# EXCERPTED DATA:
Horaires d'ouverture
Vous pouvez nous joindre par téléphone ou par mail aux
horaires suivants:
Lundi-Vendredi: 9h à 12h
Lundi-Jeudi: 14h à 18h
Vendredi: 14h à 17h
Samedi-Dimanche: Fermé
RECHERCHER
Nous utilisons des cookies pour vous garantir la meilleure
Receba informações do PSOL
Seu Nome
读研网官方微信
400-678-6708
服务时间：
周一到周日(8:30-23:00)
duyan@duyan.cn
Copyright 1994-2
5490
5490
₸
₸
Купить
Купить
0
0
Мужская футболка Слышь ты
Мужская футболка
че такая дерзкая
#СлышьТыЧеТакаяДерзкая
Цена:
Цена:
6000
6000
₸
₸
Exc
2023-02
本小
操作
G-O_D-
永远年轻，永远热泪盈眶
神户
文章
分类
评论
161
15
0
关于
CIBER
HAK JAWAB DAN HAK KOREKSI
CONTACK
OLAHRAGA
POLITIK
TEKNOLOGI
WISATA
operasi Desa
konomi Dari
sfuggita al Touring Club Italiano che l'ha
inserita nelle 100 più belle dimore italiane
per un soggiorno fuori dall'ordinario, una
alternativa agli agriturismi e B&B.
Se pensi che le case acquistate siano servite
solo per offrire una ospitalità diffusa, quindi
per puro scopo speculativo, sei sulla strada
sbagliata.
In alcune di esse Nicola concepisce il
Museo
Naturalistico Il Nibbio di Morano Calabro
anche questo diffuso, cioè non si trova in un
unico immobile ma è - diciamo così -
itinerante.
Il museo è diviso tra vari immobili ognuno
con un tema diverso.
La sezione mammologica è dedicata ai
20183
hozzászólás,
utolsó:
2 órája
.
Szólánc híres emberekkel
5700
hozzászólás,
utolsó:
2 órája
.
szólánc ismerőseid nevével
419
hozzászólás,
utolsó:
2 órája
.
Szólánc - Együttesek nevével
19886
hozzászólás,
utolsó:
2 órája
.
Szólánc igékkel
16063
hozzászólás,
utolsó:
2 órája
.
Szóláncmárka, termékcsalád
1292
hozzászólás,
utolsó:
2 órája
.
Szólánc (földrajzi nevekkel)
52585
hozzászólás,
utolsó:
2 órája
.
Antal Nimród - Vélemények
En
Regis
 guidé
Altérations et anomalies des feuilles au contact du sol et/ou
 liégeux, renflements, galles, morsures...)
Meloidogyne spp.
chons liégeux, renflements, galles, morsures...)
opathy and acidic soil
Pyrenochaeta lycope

# TASK INSTRUCTIONS:
Repeat the listing above exactly. Add nothing.

# SOLUTION FOR THIS PROBLEM:
Horaires d'ouverture
Vous pouvez nous joindre par téléphone ou par mail aux
horaires suivants:
Lundi-Vendredi: 9h à 12h
Lundi-Jeudi: 14h à 18h
Vendredi: 14h à 17h
Samedi-Dimanche: Fermé
RECHERCHER
Nous utilisons des cookies pour vous garantir la meilleure
Receba informações do PSOL
Seu Nome
读研网官方微信
400-678-6708
服务时间：
周一到周日(8:30-23:00)
duyan@duyan.cn
Copyright 1994-2
5490
5490
₸
₸
Купить
Купить
0
0
Мужская футболка Слышь ты
Мужская футболка
че такая дерзкая
#СлышьТыЧеТакаяДерзкая
Цена:
Цена:
6000
6000
₸
₸
Exc
2023-02
本小
操作
G-O_D-
永远年轻，永远热泪盈眶
神户
文章
分类
评论
161
15
0
关于
CIBER
HAK JAWAB DAN HAK KOREKSI
CONTACK
OLAHRAGA
POLITIK
TEKNOLOGI
WISATA
operasi Desa
konomi Dari
sfuggita al Touring Club Italiano che l'ha
inserita nelle 100 più belle dimore italiane
per un soggiorno fuori dall'ordinario, una
alternativa agli agriturismi e B&B.
Se pensi che le case acquistate siano servite
solo per offrire una ospitalità diffusa, quindi
per puro scopo speculativo, sei sulla strada
sbagliata.
In alcune di esse Nicola concepisce il
Museo
Naturalistico Il Nibbio di Morano Calabro
anche questo diffuso, cioè non si trova in un
unico immobile ma è - diciamo così -
itinerante.
Il museo è diviso tra vari immobili ognuno
con un tema diverso.
La sezione mammologica è dedicata ai
20183
hozzászólás,
utolsó:
2 órája
.
Szólánc híres emberekkel
5700
hozzászólás,
utolsó:
2 órája
.
szólánc ismerőseid nevével
419
hozzászólás,
utolsó:
2 órája
.
Szólánc - Együttesek nevével
19886
hozzászólás,
utolsó:
2 órája
.
Szólánc igékkel
16063
hozzászólás,
utolsó:
2 órája
.
Szóláncmárka, termékcsalád
1292
hozzászólás,
utolsó:
2 órája
.
Szólánc (földrajzi nevekkel)
52585
hozzászólás,
utolsó:
2 órája
.
Antal Nimród - Vélemények
En
Regis
 guidé
Altérations et anomalies des feuilles au contact du sol et/ou
 liégeux, renflements, galles, morsures...)
Meloidogyne spp.
chons liégeux, renflements, galles, morsures...)
opathy and acidic soil
Pyrenochaeta lycope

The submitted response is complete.